Data excerpts section start

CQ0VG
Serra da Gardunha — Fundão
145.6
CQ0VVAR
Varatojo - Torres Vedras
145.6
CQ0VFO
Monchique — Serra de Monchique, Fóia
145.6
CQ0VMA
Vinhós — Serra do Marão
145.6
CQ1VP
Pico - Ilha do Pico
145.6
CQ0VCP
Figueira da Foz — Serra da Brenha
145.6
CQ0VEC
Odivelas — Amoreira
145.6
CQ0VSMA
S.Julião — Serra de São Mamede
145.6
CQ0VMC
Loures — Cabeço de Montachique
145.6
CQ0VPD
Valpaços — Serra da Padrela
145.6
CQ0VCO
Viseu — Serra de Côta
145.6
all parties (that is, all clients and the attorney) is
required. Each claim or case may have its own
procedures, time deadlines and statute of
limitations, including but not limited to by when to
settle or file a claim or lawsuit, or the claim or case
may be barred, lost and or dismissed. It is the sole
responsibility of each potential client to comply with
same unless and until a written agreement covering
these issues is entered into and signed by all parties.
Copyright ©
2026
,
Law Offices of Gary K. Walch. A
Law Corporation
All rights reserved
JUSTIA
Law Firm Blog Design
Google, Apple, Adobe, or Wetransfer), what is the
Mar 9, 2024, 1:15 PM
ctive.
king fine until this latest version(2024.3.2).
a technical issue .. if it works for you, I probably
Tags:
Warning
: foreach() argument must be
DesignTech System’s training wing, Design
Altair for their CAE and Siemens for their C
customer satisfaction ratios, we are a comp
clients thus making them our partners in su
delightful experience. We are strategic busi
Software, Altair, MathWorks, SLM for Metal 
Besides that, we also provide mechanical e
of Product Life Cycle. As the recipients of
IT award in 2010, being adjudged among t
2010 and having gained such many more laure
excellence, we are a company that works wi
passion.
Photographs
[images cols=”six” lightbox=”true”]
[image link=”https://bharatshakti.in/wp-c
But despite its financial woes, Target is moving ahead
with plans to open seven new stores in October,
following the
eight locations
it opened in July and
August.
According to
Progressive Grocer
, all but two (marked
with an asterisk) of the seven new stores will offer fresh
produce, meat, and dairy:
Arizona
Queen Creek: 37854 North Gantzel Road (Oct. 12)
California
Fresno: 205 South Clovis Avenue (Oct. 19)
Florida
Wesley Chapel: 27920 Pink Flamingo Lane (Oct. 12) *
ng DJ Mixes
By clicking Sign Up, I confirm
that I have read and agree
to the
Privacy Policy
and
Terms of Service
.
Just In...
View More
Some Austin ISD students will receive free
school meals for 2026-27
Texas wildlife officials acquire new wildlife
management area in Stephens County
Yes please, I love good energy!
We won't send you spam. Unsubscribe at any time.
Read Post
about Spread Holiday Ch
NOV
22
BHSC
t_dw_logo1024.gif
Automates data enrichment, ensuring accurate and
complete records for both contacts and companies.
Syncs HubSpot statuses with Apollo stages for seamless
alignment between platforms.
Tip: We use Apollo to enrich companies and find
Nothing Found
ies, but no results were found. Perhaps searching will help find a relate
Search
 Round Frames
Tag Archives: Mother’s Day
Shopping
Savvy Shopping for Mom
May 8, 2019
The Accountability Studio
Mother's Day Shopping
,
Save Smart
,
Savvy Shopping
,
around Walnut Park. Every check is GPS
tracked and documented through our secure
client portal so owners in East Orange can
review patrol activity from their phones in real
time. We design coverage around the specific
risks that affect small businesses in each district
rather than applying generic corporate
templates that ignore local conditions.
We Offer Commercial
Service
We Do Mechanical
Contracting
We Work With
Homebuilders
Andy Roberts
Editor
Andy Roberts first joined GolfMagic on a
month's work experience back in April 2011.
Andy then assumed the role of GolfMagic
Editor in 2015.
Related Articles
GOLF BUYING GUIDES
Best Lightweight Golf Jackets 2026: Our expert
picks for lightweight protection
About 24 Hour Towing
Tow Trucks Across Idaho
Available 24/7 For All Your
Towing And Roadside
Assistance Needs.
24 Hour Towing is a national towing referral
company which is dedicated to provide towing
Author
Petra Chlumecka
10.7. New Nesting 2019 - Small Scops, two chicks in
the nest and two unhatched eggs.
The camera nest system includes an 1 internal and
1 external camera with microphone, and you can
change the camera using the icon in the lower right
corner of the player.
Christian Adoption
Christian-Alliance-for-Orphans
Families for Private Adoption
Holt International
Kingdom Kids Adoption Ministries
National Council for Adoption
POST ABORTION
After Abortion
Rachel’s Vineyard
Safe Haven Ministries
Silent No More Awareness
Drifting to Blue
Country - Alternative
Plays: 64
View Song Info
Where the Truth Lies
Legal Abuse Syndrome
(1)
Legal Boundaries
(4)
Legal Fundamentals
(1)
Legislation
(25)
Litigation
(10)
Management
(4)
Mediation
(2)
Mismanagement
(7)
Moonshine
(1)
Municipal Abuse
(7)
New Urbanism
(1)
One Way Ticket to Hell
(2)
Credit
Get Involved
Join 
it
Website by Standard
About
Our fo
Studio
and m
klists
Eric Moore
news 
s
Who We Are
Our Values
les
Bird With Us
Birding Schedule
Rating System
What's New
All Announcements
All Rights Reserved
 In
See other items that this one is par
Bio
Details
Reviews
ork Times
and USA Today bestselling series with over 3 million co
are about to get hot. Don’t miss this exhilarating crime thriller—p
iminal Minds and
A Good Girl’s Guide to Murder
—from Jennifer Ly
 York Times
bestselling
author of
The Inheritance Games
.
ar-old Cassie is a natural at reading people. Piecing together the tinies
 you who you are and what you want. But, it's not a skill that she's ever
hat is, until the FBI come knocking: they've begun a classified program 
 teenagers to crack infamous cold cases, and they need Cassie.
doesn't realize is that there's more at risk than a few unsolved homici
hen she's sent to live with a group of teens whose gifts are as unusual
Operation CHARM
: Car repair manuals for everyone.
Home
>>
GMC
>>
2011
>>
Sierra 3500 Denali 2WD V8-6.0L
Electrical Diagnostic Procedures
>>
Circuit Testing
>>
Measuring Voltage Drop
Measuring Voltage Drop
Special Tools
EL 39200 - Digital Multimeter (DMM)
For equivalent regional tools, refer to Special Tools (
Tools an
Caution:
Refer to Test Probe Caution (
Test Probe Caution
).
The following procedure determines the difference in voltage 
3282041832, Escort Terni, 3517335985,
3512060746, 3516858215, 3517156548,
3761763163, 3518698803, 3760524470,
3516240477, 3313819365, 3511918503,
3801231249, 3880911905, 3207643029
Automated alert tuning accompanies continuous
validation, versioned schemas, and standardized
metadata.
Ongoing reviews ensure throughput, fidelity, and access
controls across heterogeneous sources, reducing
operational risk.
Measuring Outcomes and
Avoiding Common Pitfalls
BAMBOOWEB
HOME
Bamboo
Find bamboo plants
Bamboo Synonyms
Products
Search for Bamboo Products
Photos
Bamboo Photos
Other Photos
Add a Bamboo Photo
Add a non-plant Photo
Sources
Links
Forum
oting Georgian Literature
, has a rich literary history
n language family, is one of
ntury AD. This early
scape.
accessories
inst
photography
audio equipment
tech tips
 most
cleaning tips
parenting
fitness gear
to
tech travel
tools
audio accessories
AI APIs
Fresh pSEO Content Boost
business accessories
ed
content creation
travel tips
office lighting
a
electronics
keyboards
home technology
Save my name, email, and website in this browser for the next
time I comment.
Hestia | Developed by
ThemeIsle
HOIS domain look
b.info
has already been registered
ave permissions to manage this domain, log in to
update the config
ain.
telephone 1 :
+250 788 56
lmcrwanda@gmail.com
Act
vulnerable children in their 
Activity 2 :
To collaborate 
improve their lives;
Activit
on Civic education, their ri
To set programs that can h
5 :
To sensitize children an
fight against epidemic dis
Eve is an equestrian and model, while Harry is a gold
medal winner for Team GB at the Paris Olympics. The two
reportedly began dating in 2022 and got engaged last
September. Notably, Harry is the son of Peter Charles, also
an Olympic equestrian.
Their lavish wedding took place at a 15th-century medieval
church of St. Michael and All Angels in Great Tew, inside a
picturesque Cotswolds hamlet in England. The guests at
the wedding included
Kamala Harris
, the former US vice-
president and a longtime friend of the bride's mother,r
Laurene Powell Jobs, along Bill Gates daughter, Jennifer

Data excerpts section end

_Aim of the task_
An exact copy of the lines above between the line holding "required. Each claim or case may have its own" and the line holding "Altair for their CAE and Siemens for their C", inclusive, is the whole answer.

_Response below_
required. Each claim or case may have its own
procedures, time deadlines and statute of
limitations, including but not limited to by when to
settle or file a claim or lawsuit, or the claim or case
may be barred, lost and or dismissed. It is the sole
responsibility of each potential client to comply with
same unless and until a written agreement covering
these issues is entered into and signed by all parties.
Copyright ©
2026
,
Law Offices of Gary K. Walch. A
Law Corporation
All rights reserved
JUSTIA
Law Firm Blog Design
Google, Apple, Adobe, or Wetransfer), what is the
Mar 9, 2024, 1:15 PM
ctive.
king fine until this latest version(2024.3.2).
a technical issue .. if it works for you, I probably
Tags:
Warning
: foreach() argument must be
DesignTech System’s training wing, Design
Altair for their CAE and Siemens for their C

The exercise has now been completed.